# Developing a divergence expression

1. Jul 20, 2010

### selfstudier

Hi all,

I'm trying to fill in some mathematical steps from a derivation i'm reading in a research paper.

I want to see that the following expression

$$\text{Div}\left(\nabla u\frac{ \phi ' \left(|\nabla u|\right)}{|\nabla u|}\right)$$

is equivalent to

$$(\frac{\phi ' \left(|\nabla u|\right)}{|\nabla u|} u_{\text{TT}} + \phi '' \left(|\nabla u|\right) u_{\text{NN}}$$

Here $$u \equiv u(x,y) , \phi \equiv \phi (x)$$
$$N = \frac{\nabla u}{|\nabla u|}$$ and
$$T$$ is a unit vector perpendicular to it (so N and T form a local coordinate system attached to each point (x,y))

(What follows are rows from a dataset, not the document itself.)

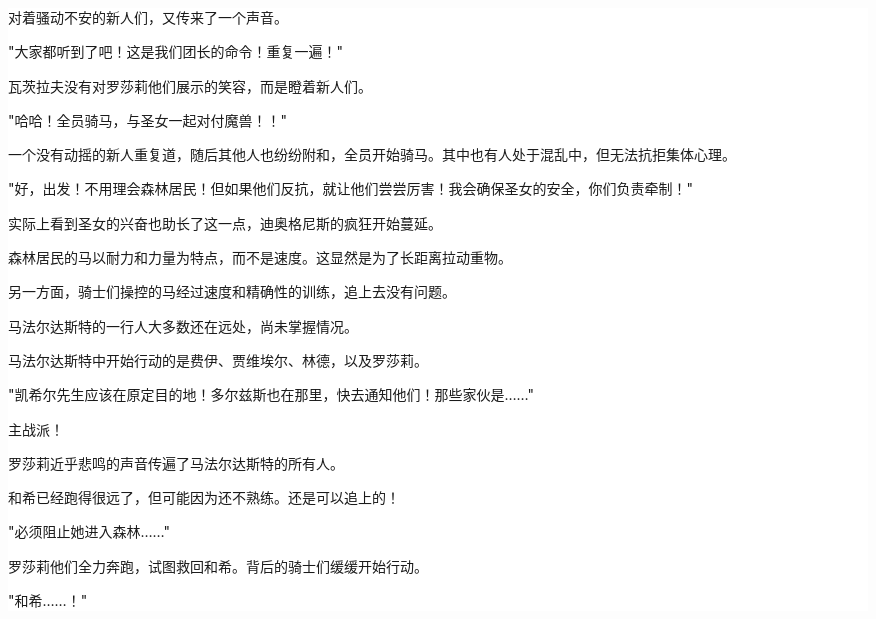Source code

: 对着骚动不安的新人们，又传来了一个声音。

"大家都听到了吧！这是我们团长的命令！重复一遍！"

瓦茨拉夫没有对罗莎莉他们展示的笑容，而是瞪着新人们。

"哈哈！全员骑马，与圣女一起对付魔兽！！"

一个没有动摇的新人重复道，随后其他人也纷纷附和，全员开始骑马。其中也有人处于混乱中，但无法抗拒集体心理。

"好，出发！不用理会森林居民！但如果他们反抗，就让他们尝尝厉害！我会确保圣女的安全，你们负责牵制！"

实际上看到圣女的兴奋也助长了这一点，迪奥格尼斯的疯狂开始蔓延。

森林居民的马以耐力和力量为特点，而不是速度。这显然是为了长距离拉动重物。

另一方面，骑士们操控的马经过速度和精确性的训练，追上去没有问题。

马法尔达斯特的一行人大多数还在远处，尚未掌握情况。

马法尔达斯特中开始行动的是费伊、贾维埃尔、林德，以及罗莎莉。

"凯希尔先生应该在原定目的地！多尔兹斯也在那里，快去通知他们！那些家伙是……"

主战派！

罗莎莉近乎悲鸣的声音传遍了马法尔达斯特的所有人。

和希已经跑得很远了，但可能因为还不熟练。还是可以追上的！

"必须阻止她进入森林……"

罗莎莉他们全力奔跑，试图救回和希。背后的骑士们缓缓开始行动。

"和希……！"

$$u_{NN}$$ and $$u_{TT}$$ represent the second derivative of u with respect to N and T respectively:
$$u_{NN} = N^t \nabla^2 u N$$
and similarly for T

(hope any unexplained symbols and unmentioned assumptions are clear; it's very tiresome to write so much LaTeX!)

I can see that applying the "product rule" for divergence to the first expression gives
$$\nabla\left(\frac{\phi ' \left(|\nabla u|\right)}{|\nabla u|}\right) \cdot \nabla u + \frac{\phi ' \left(|\nabla u|\right)}{|\nabla u|} \Delta u$$
and I know that
$$\Delta u = u_{xx} + u_{yy} = u_{NN} + u_{TT}$$
due to the rotation invariance property of the Laplacian.

Is that the way to proceed, to show the equivalence of these two expressions (would seem there's some tedious work ahead with the first term obtained from the product rule)? Or is there a property/properties that I'm missing which could make it easier? I would like to be able to derive the 2nd expression from the 1st one, without knowing the 2nd one beforehand.

Thank you!